Extracted information:
____________

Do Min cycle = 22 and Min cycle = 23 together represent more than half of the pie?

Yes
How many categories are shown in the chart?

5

____________

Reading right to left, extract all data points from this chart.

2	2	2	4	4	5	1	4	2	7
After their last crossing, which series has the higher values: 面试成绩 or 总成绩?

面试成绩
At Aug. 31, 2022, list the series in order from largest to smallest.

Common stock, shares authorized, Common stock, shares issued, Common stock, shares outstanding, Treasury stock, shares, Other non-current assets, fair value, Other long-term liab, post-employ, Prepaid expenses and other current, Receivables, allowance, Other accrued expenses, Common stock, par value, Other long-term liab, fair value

____________

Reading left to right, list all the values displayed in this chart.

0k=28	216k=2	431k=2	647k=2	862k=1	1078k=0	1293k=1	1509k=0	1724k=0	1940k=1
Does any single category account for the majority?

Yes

____________

Identify every line in the data above that contains the word "Reading", and copy each of those lines in full.

Reading right to left, extract all data points from this chart.
Reading left to right, list all the values displayed in this chart.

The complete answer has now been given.